La Stampa, 29 maggio 2019
«Cosa spieremo nel buco nero»
La storia dell’immagine del buco nero inizia 41 anni fa a Meudon, alle porte di Parigi, sulla strada che porta a Versailles e con l’ausilio di un computer a schede perforate, di un pennino con inchiostro di china e di un foglio di carta trasparente. È qui, e con questi strumenti, che tra 1978 e 1979, Jean Pierre Luminet, allora giovane astrofisico, oggi direttore di ricerca in quell’osservatorio, ebbe l’idea e l’estro di lavorare per dare un’immagine coerente a uno degli oggetti per definizione più elusivi dell’Universo: i buchi neri. Oggi, davanti all’immagine dell’«Eht», l’«Event Horizon Telescope», quella storia merita di essere riportata alla luce.
«Ricordo - racconta Luminet - di aver fatto i calcoli di base con un vecchio computer Ibm con schede perforate». Per trasformare i numeri in immagini dovette ricorrere a tutto il suo estro. «Ho realizzato l’immagine finale a mano usando i risultati numerici: circa 10 mila punti con inchiostro nero su una grande carta trasparente!». In questo modo, per la prima volta, abbiamo avuto l’immagine di un buco nero che è rimasta valida fino al 10 aprile scorso, quando il mondo ha osservato l’immagine elaborata dai ricercatori dell’Eht. È stato un giorno importante per Luminet. «Ho provato un’emozione speciale: 40 anni fa non potevo immaginare che nella vita avrei visto l’immagine vera di un buco nero. Ma non è stata una grande sorpresa».
Perchè?
«Perché la teoria della Relatività generale aveva già dimostrato la sua validità (con le onde gravitazionali), in secondo luogo perché sapevo che i due buchi neri che erano oggetto dell’osservazione erano come quelli delle mie simulazioni. È stato uno shock da riconoscimento».
C’è una differenza tra la sua simulazione e l’immagine di «Eht»: da cosa dipende?
«Nell’immagine dell’Eht il disco di accrescimento intorno al buco nero M87 ci appare senza bordo, mentre in tutte le simulazioni, inclusa la mia, siamo abituati a vederlo.
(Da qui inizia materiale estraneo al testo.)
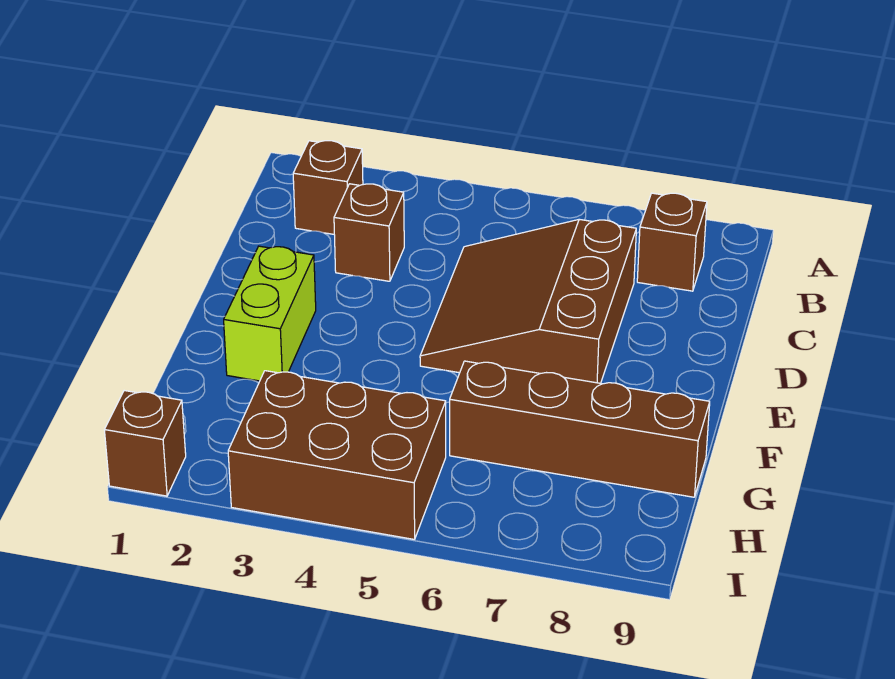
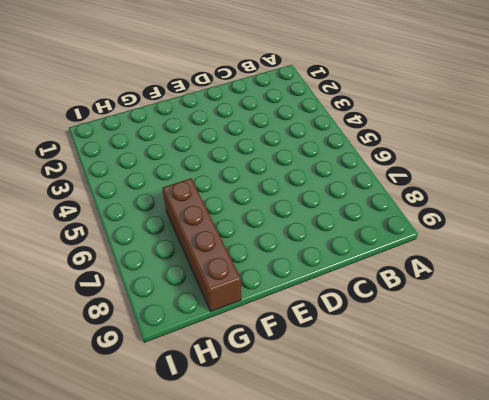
none -> brown brick B2 level 1
none -> brown brick B8 level 1

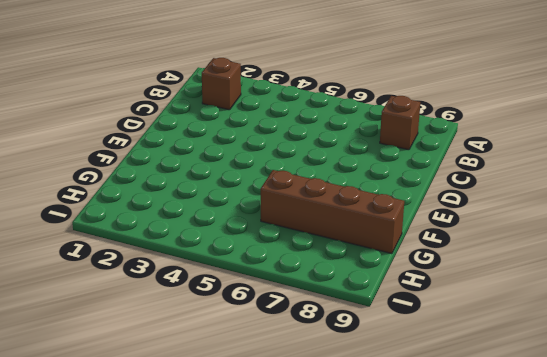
none -> brown brick C3 level 1
none -> brown slope C5:E7 level 1 top 7

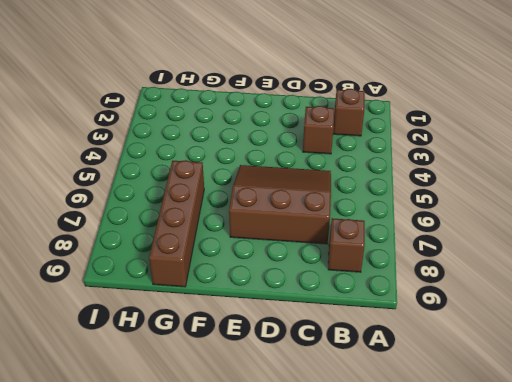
none -> lime brick E2:F2 level 1
none -> brown brick H3:I5 level 1

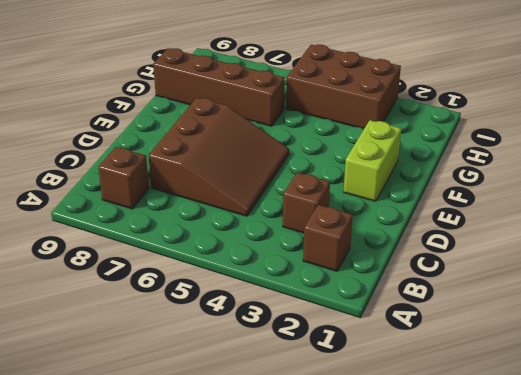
none -> brown brick I1 level 1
Uno dei motivi è che stiamo guardando M87 da una prospettiva polare. Quindi vediamo essenzialmente l’anello fotonico molto vicino all’orizzonte degli eventi, formato dai raggi di luce del disco di accrescimento fortemente deviato dalla curvatura, cioè l’immagine secondaria e non quella primaria».
Che tipo di informazioni abbiamo in più?
«Abbiamo, per esempio, la conferma che per M87 una massa di 6 miliardi di masse solari è confinata all’interno di un volume dello stesso ordine di quello dell’orizzonte degli eventi, così che l’ipotesi del buco nero è l’unica realmente coerente con i dati (sebbene alcuni modelli alternativi molto esotici non siano esclusi)».
Cosa potremmo vedere con immagini più dettagliate?
«Potremmo avere informazioni importanti sul momento angolare del buco nero. Come la maggior parte dei buchi neri, M87 è rotante, ma non abbiamo ancora un valore preciso del suo momento angolare. Un altro aspetto interessante su cui potremmo fare passi in avanti è legato al getto espulso dal buco nero».
Quali ulteriori scoperte dobbiamo attenderci?
«Per la comprensione di questi corpi celesti il passo più importante è stato appena fatto. Non sappiamo cosa succede all’interno e, quindi, la prossima frontiera sarebbe una svolta teorica nel campo della gravità quantistica. Ora ci sto lavorando, ma per questo sono abbastanza sicuro che non vedrò alcun risultato convincente (se ce ne sarà) nel resto della mia vita!».
Che legame c’è tra la rappresentazione cinematografica e la realtà?
«Spesso mi viene chiesto di esprimere la mia opinione sull’immagine di un disco di accrescimento del buco nero prodotto per il film “Interstellar”. Ha ignorato alcuni dettagli fondamentali. La forma geometrica è corretta, ma gli effetti relativistici non sono stati presi in considerazione. A mio avviso a causa del produttore, non del consulente Kip Thorne, che sa come stanno le cose».
Le illustrazioni degli artisti, invece, sono più attendibili?
«Sono diverse tra loro e mostrano diverse realtà, ma solo perché tutte sono sbagliate da un punto di vista fisico! Ci sono solo due tipi di buco nero: statico (“Soluzione di Schwarzschild”) e rotante (“Soluzione di Kerr”)».
Perché l’immagine ha suscitato così tanto clamore?
«Questi oggetti sono molto lontani e molto esotici, difficili da capire e non hanno alcuna influenza sulla vita quotidiana. Tuttavia molti ne sono affascinati perché evocano la fine di tutto e, forse, anche una sorta di risurrezione!».